Sixteen years ago, Rudolph Giuliani, the media-designated "America's Mayor" hero of 9/11, was leading the pack in the race to be the Republican nominee for President. It was at that time that Kevin Baker, journalist and author of a trilogy of novels about New York City, spoke to Jon Weiner of The Nation. Weiner wrote

"Most of 9-11 was actually a debacle for the city government," Baker told me in an interview, and "Giuliani bears a great deal of the responsibility." The World Trade Center had been attacked in 1993, but Giuliani had "learned none of the lessons that could have been learned. There was no serious attempt to coordinate the radios between the police and fire departments, or even to insure that the fire department had its own communications that would work inside buildings." The consequences? "Probably hundreds of unnecessary deaths that day."

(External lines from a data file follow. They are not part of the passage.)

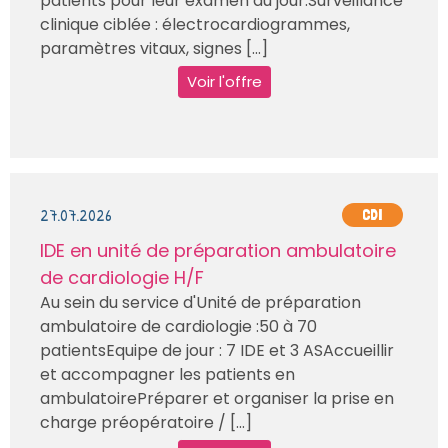
patients pour leur examen du jour.Surveillance
clinique ciblée : électrocardiogrammes,
paramètres vitaux, signes [...]
Voir l'offre
27.07.2026
CDI
IDE en unité de préparation ambulatoire
de cardiologie H/F
Au sein du service d'Unité de préparation
ambulatoire de cardiologie :50 à 70
patientsEquipe de jour : 7 IDE et 3 ASAccueillir
et accompagner les patients en
ambulatoirePréparer et organiser la prise en
charge préopératoire / [...]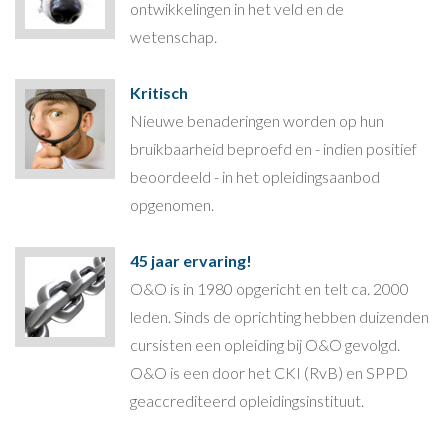
ontwikkelingen in het veld en de
wetenschap.
Kritisch
Nieuwe benaderingen worden op hun
bruikbaarheid beproefd en - indien positief
beoordeeld - in het opleidingsaanbod
opgenomen.
45 jaar ervaring!
O&O is in 1980 opgericht en telt ca. 2000
leden. Sinds de oprichting hebben duizenden
cursisten een opleiding bij O&O gevolgd.
O&O is een door het CKI (RvB) en SPPD
geaccrediteerd opleidingsinstituut.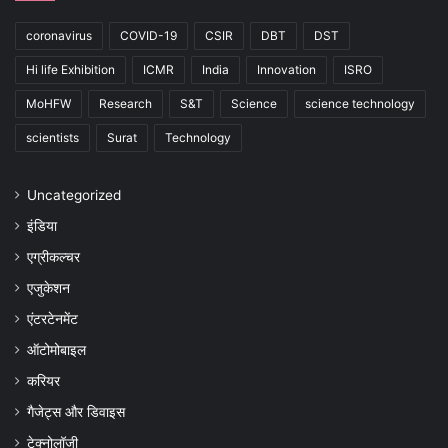
coronavirus
COVID-19
CSIR
DBT
DST
Hi life Exhibition
ICMR
India
Innovation
ISRO
MoHFW
Research
S&T
Science
science technology
scientists
Surat
Technology
Uncategorized
इंडिया
एग्रीकल्चर
एजुकेशन
एंटरटेनमेंट
ऑटोमोबाइल
करियर
गैजेट्स और डिवाइस
टेक्नोलॉजी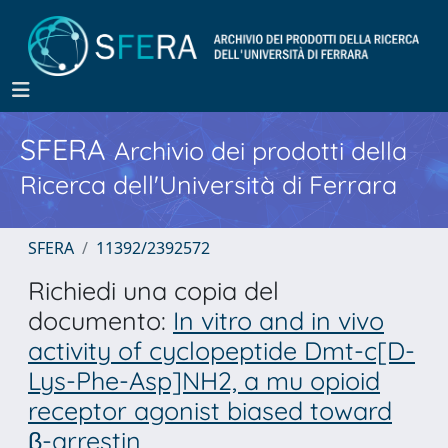
SFERA
Archivio dei prodotti della
Ricerca dell'Università di Ferrara
SFERA
11392/2392572
Richiedi una copia del
documento:
In vitro and in vivo
activity of cyclopeptide Dmt-c[D-
Lys-Phe-Asp]NH2, a mu opioid
receptor agonist biased toward
β-arrestin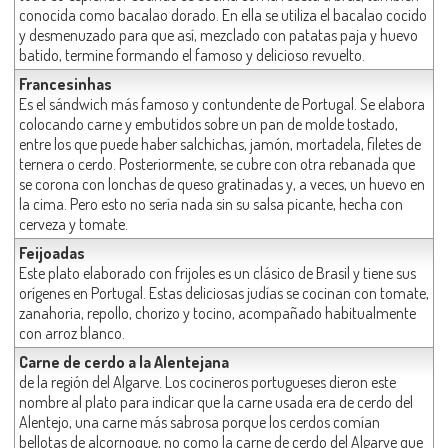
conocida como bacalao dorado. En ella se utiliza el bacalao cocido
y desmenuzado para que así, mezclado con patatas paja y huevo
batido, termine formando el famoso y delicioso revuelto.
Francesinhas
Es el sándwich más famoso y contundente de Portugal. Se elabora
colocando carne y embutidos sobre un pan de molde tostado,
entre los que puede haber salchichas, jamón, mortadela, filetes de
ternera o cerdo. Posteriormente, se cubre con otra rebanada que
se corona con lonchas de queso gratinadas y, a veces, un huevo en
la cima. Pero esto no sería nada sin su salsa picante, hecha con
cerveza y tomate.
Feijoadas
Este plato elaborado con frijoles es un clásico de Brasil y tiene sus
orígenes en Portugal. Estas deliciosas judías se cocinan con tomate,
zanahoria, repollo, chorizo y tocino, acompañado habitualmente
con arroz blanco.
Carne de cerdo a la Alentejana
de la región del Algarve. Los cocineros portugueses dieron este
nombre al plato para indicar que la carne usada era de cerdo del
Alentejo, una carne más sabrosa porque los cerdos comían
bellotas de alcornoque, no como la carne de cerdo del Algarve que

The second failure: Giuliani insisted on locating his emergency control center in the World Trade Center complex, even though that had been the target of the 1993 attack. "He did that against the advice of virtually all the security experts he consulted," Baker explained. "He put it on the twenty-third floor of a forty-seven-story building, World Trade Center Tower 7. It included an unprotected, 7,000-gallon fuel source on the seventh floor, a sort of a fuse to set the building off. When the building was hit by debris on 9/11, that did indeed bring the whole building down."

What if Giuliani he had been in his new command center on 9/11?

"He was within a few minutes of dying right there that day," Baker said. "Instead he ended up having to spend most of the 102 minutes between when the first plane hit and when the second tower came down simply walking around the area with staff members, looking for someplace to set up a new command center."

What should he have been doing?

"Other things badly needed to be done," Baker said. "Realizing there was no communicating with the firemen who were in these towers, maybe they could have set up a trail of runners or something to tell them they should get out of there, the towers are coming down. Nothing like that was done."

Giuliani told the 9/11 Commission that the firemen in the towers died because they refused orders to come out. He said they wanted to save lives of people trapped inside.

"That's a demonstrable lie," Baker told me. "The firemen in the buildings were simply waiting for orders. They never got the word. It's easy to second-guess people in such a traumatic event, and anybody could be forgiven for not making the right decisions in the middle of everything. But to go to Congress months later and lie about this — I find that despicable."

The workers at Ground Zero in the following months, we now know, were exposed to significant health hazards. How much of that is Giuliani's responsibility? "He made no real attempt to determine the safety of working there," Baker said. "That was also the responsibility of Christie Todd Whitman, was the EPA Administrator at the time."

So what did Giuliani do after 9/11?

"He very quickly took the disaster of 9/11 as a great opportunity," Baker told me. "He proposed that his term in office be extended to give him more time to deal with things, and he tried to put his mistress of the time, who later became his third wife, Judith Nathan, in charge of a fund set up to give money to survivors and victims' families. Right from the beginning he was trying to exploit this. The words he said on TV were wonderful, but they weren't backed up by any actions at all."

Unlike in his earlier days, Giuliani has in his old age become a crude, comical and criminal character, a worthy subject of alliteration.  But he was always- always- Rudy Giuliani.